◆ **Text excerpt**
During a talk a few years ago, Elizabeth Strout, the Pulitzer Prize winning author of the book Olive Kitteridge, mentioned the word “recrudescence.” According to the Oxford English Dictionary this means, “The state or fact of breaking out afresh.” Sometimes it is applied to the state of something bad like an epidemic, but it can also mean the revival or rediscovery of something good. I had never heard the word before but liked the sound of it and wrote it down so I would remember.

Currently, deep into researching my next writing project as well as working on a masters degree in history, I was surprised to—rediscover—the word recrudescence when it popped up several times in a history book. I have never seen it anywhere else. Speaking of history, about the same day, an article in the Wall Street Journal pondered on the value of specific undergraduate degrees and stated that, “More than 20% of US undergraduates are business majors, nearly double the next most common major, social studies and history.” With all the disheartening news about how little students, or adults for that matter, appear to know about history these days, I was stunned yet gratified to see that history—my favorite subject—was so popular at that level. Could this be a recrudescence of interest in history? Or has the interest been there all along, sneakily making its mark behind the more industrial business degree?

The article explained that corporate recruiters are looking for people with a deeper, more well-rounded education than a business degree usually offers. Recruiters and top university faculty have been seriously discussing the disconnect between merely hacking out theory and having the skills to solve real world problems. The realization has begun to sink in that business majors lack the skill of critical thinking necessary for innovation and problem solving.

◆ **Your tasks**
1: In the recrudescence passage, condense the paragraph beginning "The article explained that corporate recruiters" into a short bulleted list that keeps its main facts.
2: From the recrudescence passage, output the text from "The article explained" up to and including "and problem solving.".

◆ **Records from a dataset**
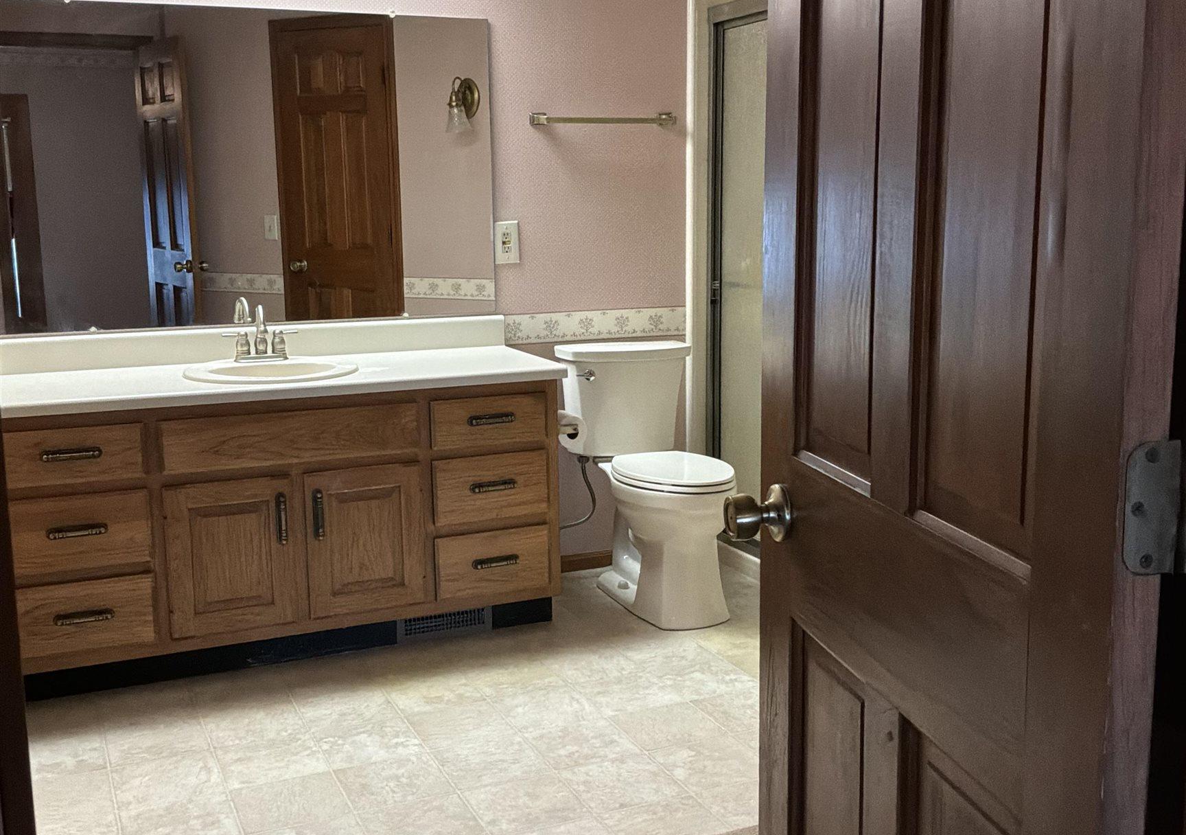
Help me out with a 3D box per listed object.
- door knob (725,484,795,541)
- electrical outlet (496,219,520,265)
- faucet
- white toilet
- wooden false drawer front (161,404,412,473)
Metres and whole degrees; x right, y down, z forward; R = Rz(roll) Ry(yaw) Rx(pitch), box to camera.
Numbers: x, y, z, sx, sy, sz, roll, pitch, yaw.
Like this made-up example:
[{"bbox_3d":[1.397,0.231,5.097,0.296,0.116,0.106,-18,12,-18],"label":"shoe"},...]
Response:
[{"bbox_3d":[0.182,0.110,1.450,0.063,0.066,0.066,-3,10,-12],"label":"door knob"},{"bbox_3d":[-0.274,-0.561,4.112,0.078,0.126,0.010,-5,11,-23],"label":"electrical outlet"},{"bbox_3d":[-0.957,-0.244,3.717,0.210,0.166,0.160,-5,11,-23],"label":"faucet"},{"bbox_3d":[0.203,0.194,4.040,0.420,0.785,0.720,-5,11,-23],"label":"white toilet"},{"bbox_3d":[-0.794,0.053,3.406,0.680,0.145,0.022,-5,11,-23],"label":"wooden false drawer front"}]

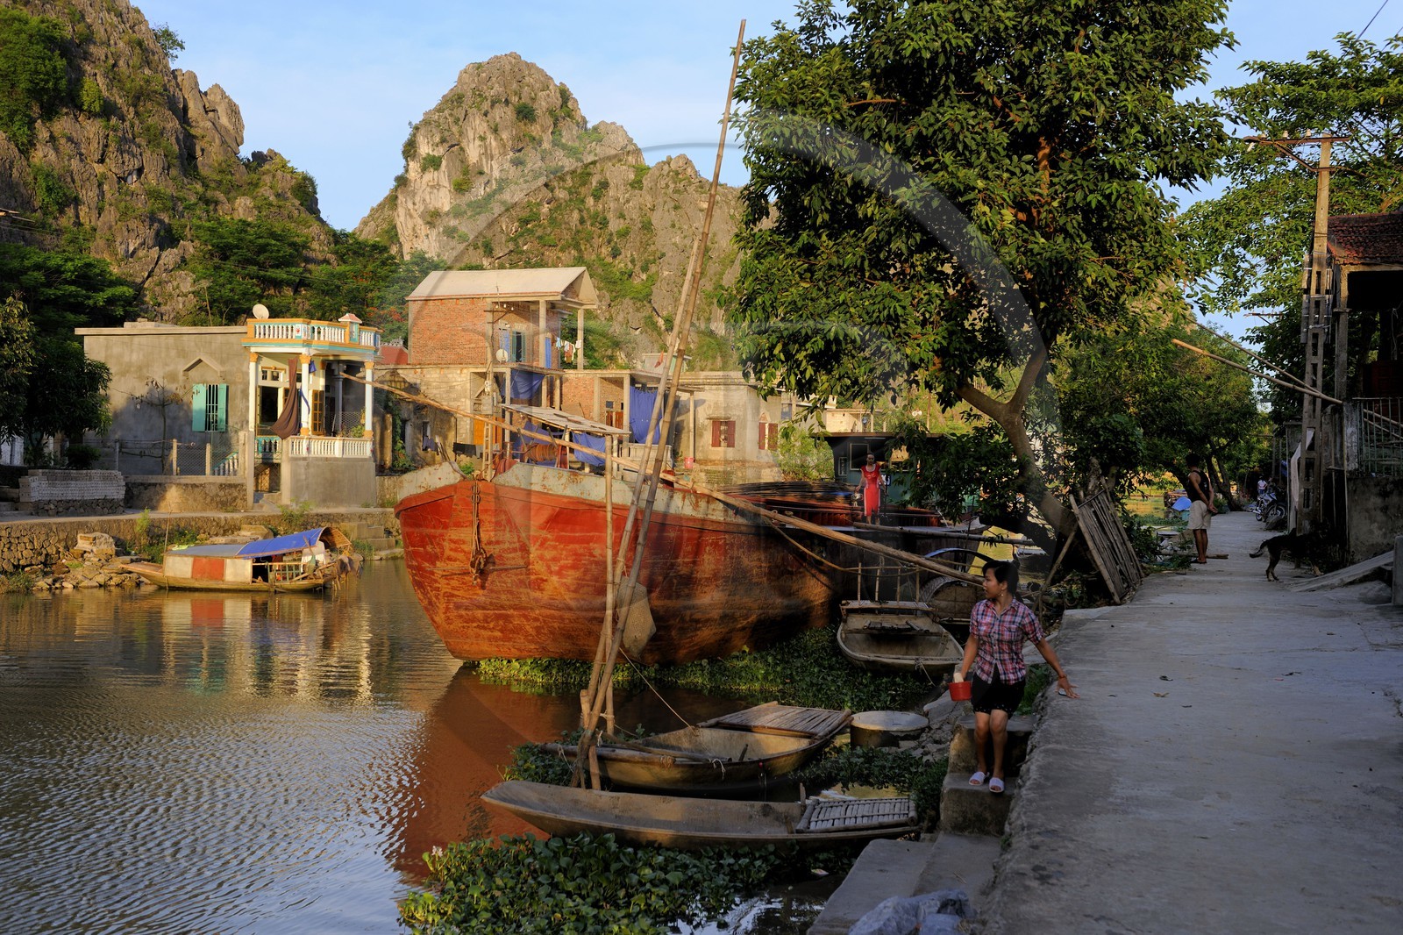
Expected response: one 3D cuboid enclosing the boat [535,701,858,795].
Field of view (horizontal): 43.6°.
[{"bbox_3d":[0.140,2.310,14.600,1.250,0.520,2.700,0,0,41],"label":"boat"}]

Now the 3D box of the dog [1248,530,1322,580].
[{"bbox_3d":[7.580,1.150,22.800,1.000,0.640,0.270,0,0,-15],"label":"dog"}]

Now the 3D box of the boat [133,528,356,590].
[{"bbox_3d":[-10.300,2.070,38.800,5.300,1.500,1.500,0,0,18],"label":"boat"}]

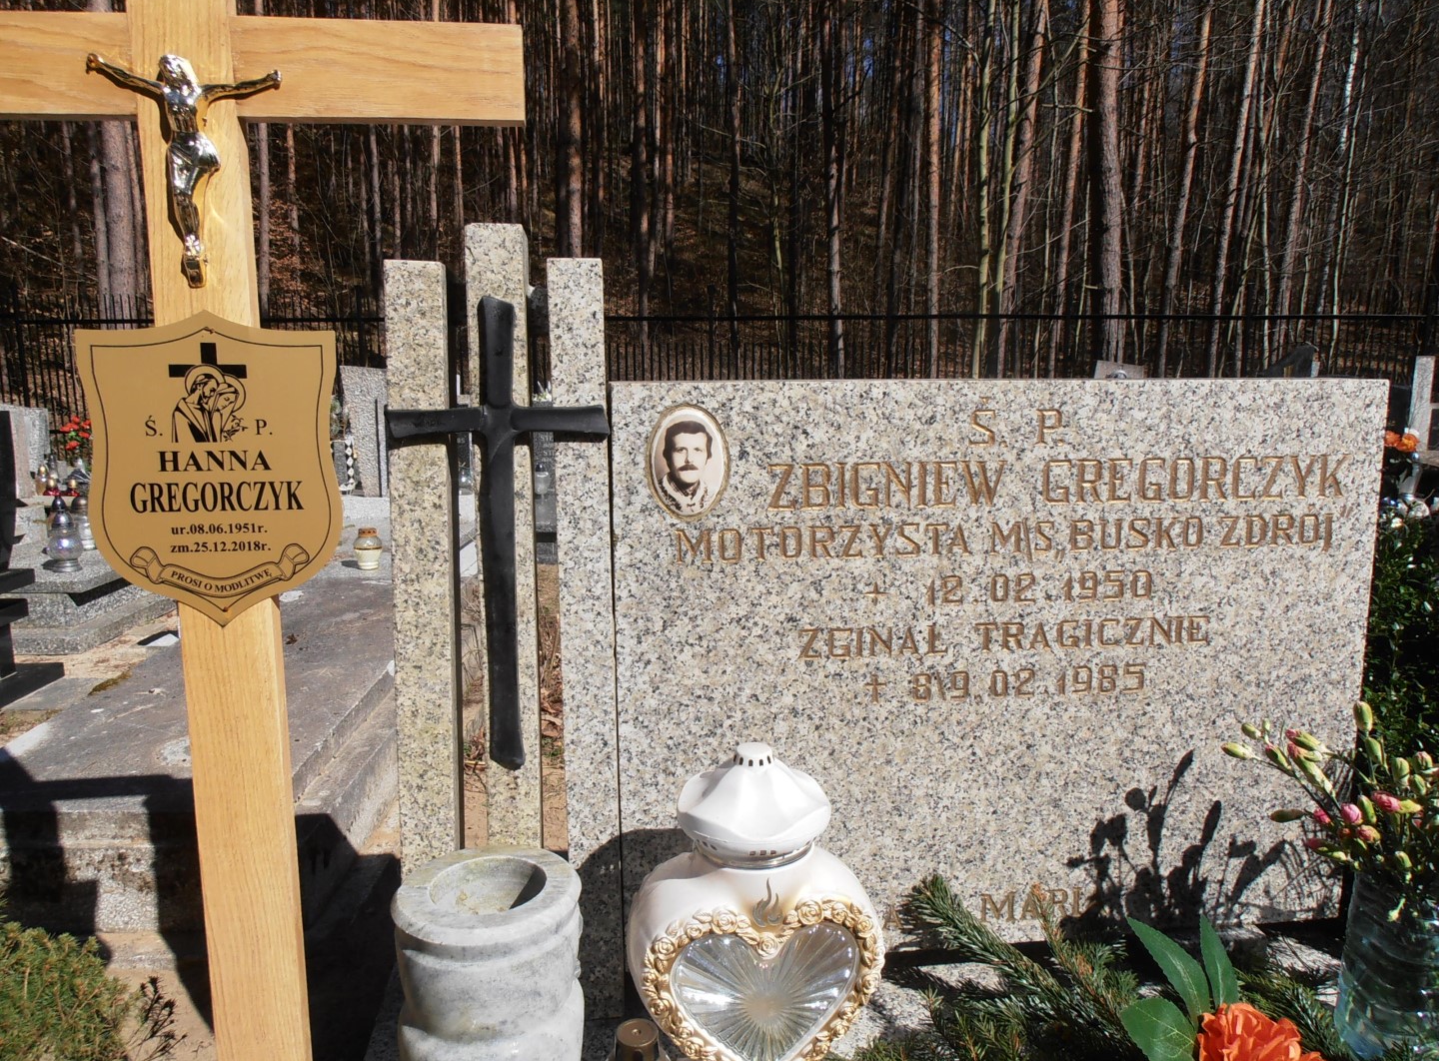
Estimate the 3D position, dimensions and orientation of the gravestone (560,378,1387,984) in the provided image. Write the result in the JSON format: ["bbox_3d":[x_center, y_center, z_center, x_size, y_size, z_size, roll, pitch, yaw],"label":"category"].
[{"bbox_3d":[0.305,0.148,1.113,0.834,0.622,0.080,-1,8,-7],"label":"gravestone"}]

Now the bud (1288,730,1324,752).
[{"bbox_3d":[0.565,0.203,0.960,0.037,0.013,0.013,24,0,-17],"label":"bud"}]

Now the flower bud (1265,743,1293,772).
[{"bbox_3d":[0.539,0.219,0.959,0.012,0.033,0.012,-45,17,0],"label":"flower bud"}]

◆ **Results in order**
1:
- Corporate recruiters want people whose education is deeper and more well-rounded than a typical business degree.
- Recruiters and top university faculty are discussing the gap between merely hacking out theory and having the skills to solve real-world problems.
- There is a growing realization that business majors lack the critical thinking needed for innovation and problem solving.

2:
The article explained that corporate recruiters are looking for people with a deeper, more well-rounded education than a business degree usually offers. Recruiters and top university faculty have been seriously discussing the disconnect between merely hacking out theory and having the skills to solve real world problems. The realization has begun to sink in that business majors lack the skill of critical thinking necessary for innovation and problem solving.